### [Exercise]
Could you restate word for word every line from the one containing "As a consequence, large" to the end of the records, and nothing else?

----- Available data -----

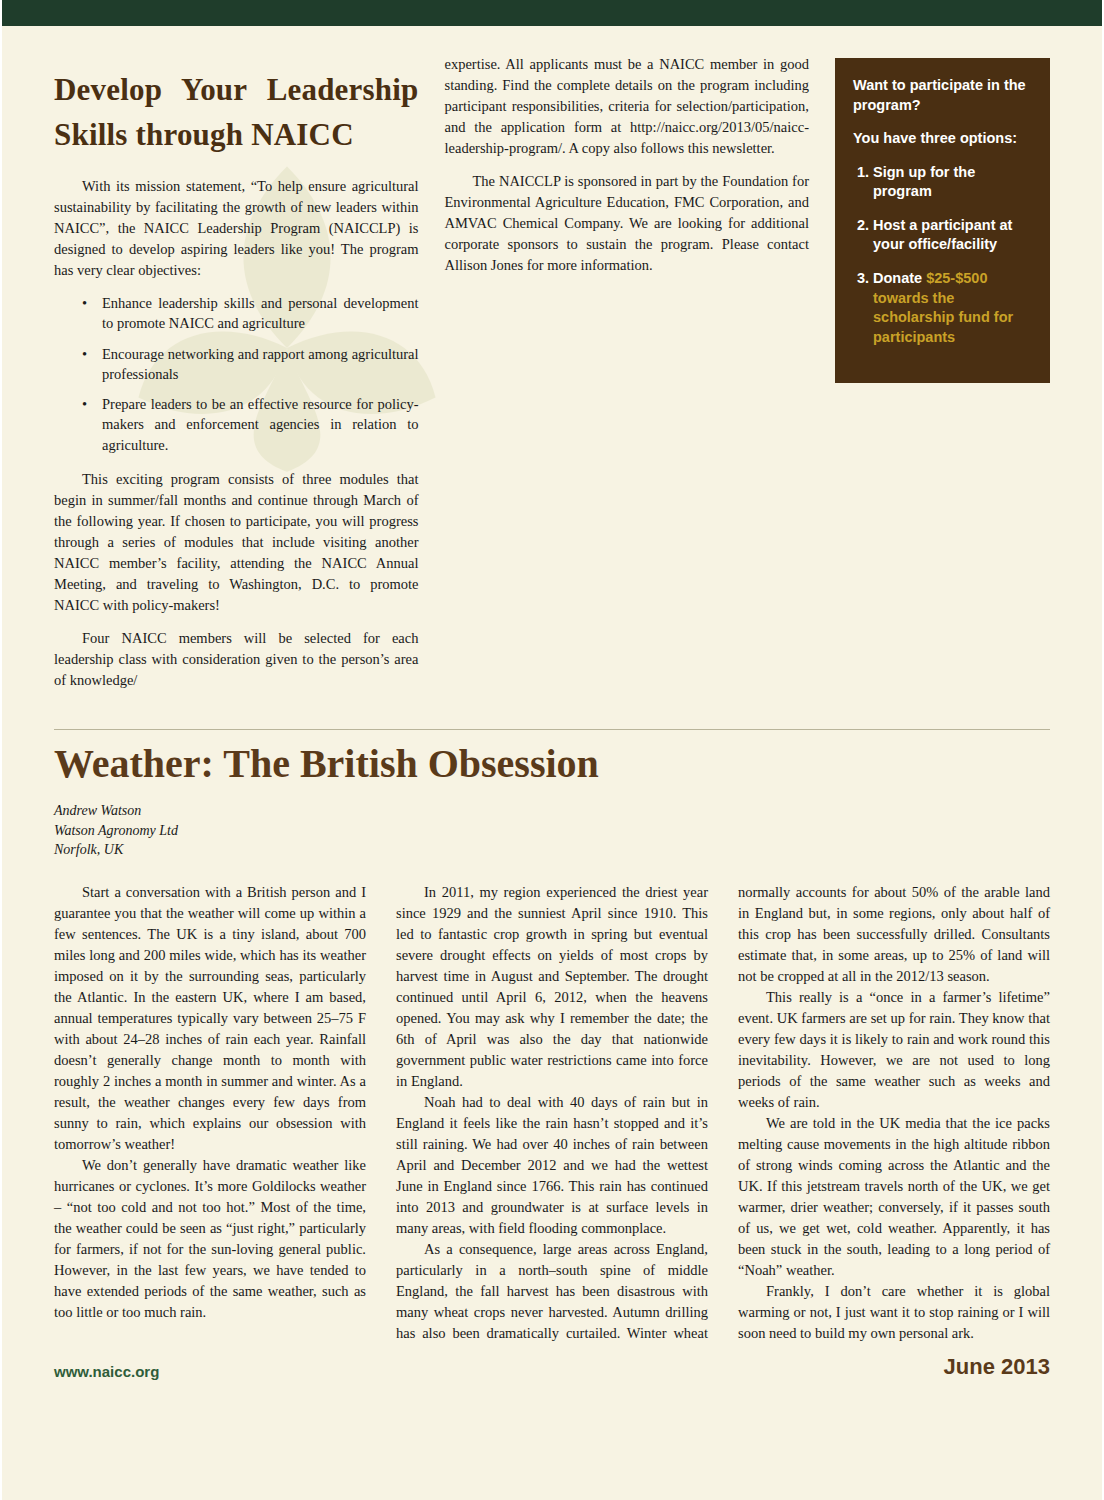Develop Your Leadership Skills through NAICC
With its mission statement, “To help ensure agricultural sustainability by facilitating the growth of new leaders within NAICC”, the NAICC Leadership Program (NAICCLP) is designed to develop aspiring leaders like you! The program has very clear objectives:
Enhance leadership skills and personal development to promote NAICC and agriculture
Encourage networking and rapport among agricultural professionals
Prepare leaders to be an effective resource for policy-makers and enforcement agencies in relation to agriculture.
This exciting program consists of three modules that begin in summer/fall months and continue through March of the following year. If chosen to participate, you will progress through a series of modules that include visiting another NAICC member’s facility, attending the NAICC Annual Meeting, and traveling to Washington, D.C. to promote NAICC with policy-makers!
Four NAICC members will be selected for each leadership class with consideration given to the person’s area of knowledge/
expertise. All applicants must be a NAICC member in good standing. Find the complete details on the program including participant responsibilities, criteria for selection/participation, and the application form at http://naicc.org/2013/05/naicc-leadership-program/. A copy also follows this newsletter.
The NAICCLP is sponsored in part by the Foundation for Environmental Agriculture Education, FMC Corporation, and AMVAC Chemical Company. We are looking for additional corporate sponsors to sustain the program. Please contact Allison Jones for more information.
Want to participate in the program?
You have three options:
Sign up for the program
Host a participant at your office/facility
Donate $25-$500 towards the scholarship fund for participants
Weather: The British Obsession
Andrew Watson
Watson Agronomy Ltd
Norfolk, UK
Start a conversation with a British person and I guarantee you that the weather will come up within a few sentences. The UK is a tiny island, about 700 miles long and 200 miles wide, which has its weather imposed on it by the surrounding seas, particularly the Atlantic. In the eastern UK, where I am based, annual temperatures typically vary between 25–75 F with about 24–28 inches of rain each year. Rainfall doesn’t generally change month to month with roughly 2 inches a month in summer and winter. As a result, the weather changes every few days from sunny to rain, which explains our obsession with tomorrow’s weather!
We don’t generally have dramatic weather like hurricanes or cyclones. It’s more Goldilocks weather – “not too cold and not too hot.” Most of the time, the weather could be seen as “just right,” particularly for farmers, if not for the sun-loving general public. However, in the last few years, we have tended to have extended periods of the same weather, such as too little or too much rain.
In 2011, my region experienced the driest year since 1929 and the sunniest April since 1910. This led to fantastic crop growth in spring but eventual severe drought effects on yields of most crops by harvest time in August and September. The drought continued until April 6, 2012, when the heavens opened. You may ask why I remember the date; the 6th of April was also the day that nationwide government public water restrictions came into force in England.
Noah had to deal with 40 days of rain but in England it feels like the rain hasn’t stopped and it’s still raining. We had over 40 inches of rain between April and December 2012 and we had the wettest June in England since 1766. This rain has continued into 2013 and groundwater is at surface levels in many areas, with field flooding commonplace.
As a consequence, large areas across England, particularly in a north–south spine of middle England, the fall harvest has been disastrous with many wheat crops never harvested. Autumn drilling has also been dramatically curtailed. Winter wheat normally accounts for about 50% of the arable land in England but, in some regions, only about half of this crop has been successfully drilled. Consultants estimate that, in some areas, up to 25% of land will not be cropped at all in the 2012/13 season.
This really is a “once in a farmer’s lifetime” event. UK farmers are set up for rain. They know that every few days it is likely to rain and work round this inevitability. However, we are not used to long periods of the same weather such as weeks and weeks of rain.
We are told in the UK media that the ice packs melting cause movements in the high altitude ribbon of strong winds coming across the Atlantic and the UK. If this jetstream travels north of the UK, we get warmer, drier weather; conversely, if it passes south of us, we get wet, cold weather. Apparently, it has been stuck in the south, leading to a long period of “Noah” weather.
Frankly, I don’t care whether it is global warming or not, I just want it to stop raining or I will soon need to build my own personal ark.
www.naicc.org June 2013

-----

### [Reply]
As a consequence, large areas across England, particularly in a north–south spine of middle England, the fall harvest has been disastrous with many wheat crops never harvested. Autumn drilling has also been dramatically curtailed. Winter wheat normally accounts for about 50% of the arable land in England but, in some regions, only about half of this crop has been successfully drilled. Consultants estimate that, in some areas, up to 25% of land will not be cropped at all in the 2012/13 season.
This really is a “once in a farmer’s lifetime” event. UK farmers are set up for rain. They know that every few days it is likely to rain and work round this inevitability. However, we are not used to long periods of the same weather such as weeks and weeks of rain.
We are told in the UK media that the ice packs melting cause movements in the high altitude ribbon of strong winds coming across the Atlantic and the UK. If this jetstream travels north of the UK, we get warmer, drier weather; conversely, if it passes south of us, we get wet, cold weather. Apparently, it has been stuck in the south, leading to a long period of “Noah” weather.
Frankly, I don’t care whether it is global warming or not, I just want it to stop raining or I will soon need to build my own personal ark.
www.naicc.org June 2013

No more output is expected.